Historic data shows that these actors target victims globally, mostly in the US, France, Germany, Brazil, and China, in the cloud services, education, research, telecommunications, public administration, and construction sectors.
These prolific DDoS botnet operators remain a persistent threat due to the wide distribution and exploitation of numerous vulnerabilities.
The CatDDoS botnet, a Mirai variant known by its cat-related nickname, launched multiple 60-second DDoS attacks on Shanghai Network Technology Co., LTD. tagged as “atk_0” after 9 PM of April 7th, 2024.
According to reports, it closed down in December 2023 after a source code leak, but other versions, such as RebirthLTD and Komaru, appeared immediately that exploited the compromised codebase.
These variants had many similarities in code, communication design, and decryption methods even though they were operated by different groups, collectively called “CatDDoS-related gangs.”
OpenNIC domains were used by active variants “v-2.0.4” and “v-Rebirth,” which utilized chacha20 encryption, respectively.
In general, changes from the original mostly focused on obfuscation techniques, such as removing symbols or modifying shells, to hinder analysis.
The v-snow_slide variant, believed to have been created by the defunct Aterna group, retained some Fodcha code commonalities specifically in its output “snow slide,” tea encryption, OpenNIC C2 domains, and shared communication protocols.

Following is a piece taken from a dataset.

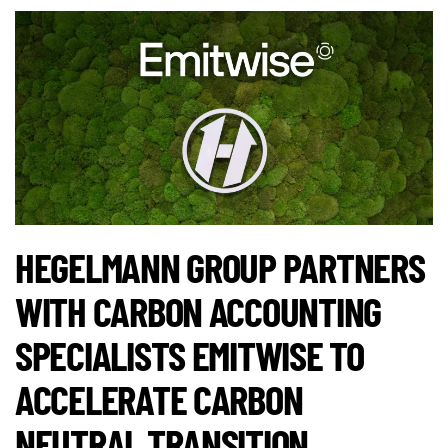
HEGELMANN GROUP PARTNERS
WITH CARBON ACCOUNTING
SPECIALISTS EMITWISE TO
ACCELERATE CARBON
NEUTRAL TRANSITION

Interestingly enough it utilized taunts such as “N3tL4b360G4y” which targeted security firms during C2 check-ins.
Researchers also found instances of “template sharing” across groups involving reusing similar malware source code with slight modifications, an everyday IoT botnet activity that resulted in code homology.
At least three other families used the CatDDoS’ chacha20 algorithm with the same key.
Besides this, other variants’ C2 infrastructure was used as DDoS targets, pointing to deadly conflicts among operators competing for resources, which are consistent features of the IoT botnet landscape.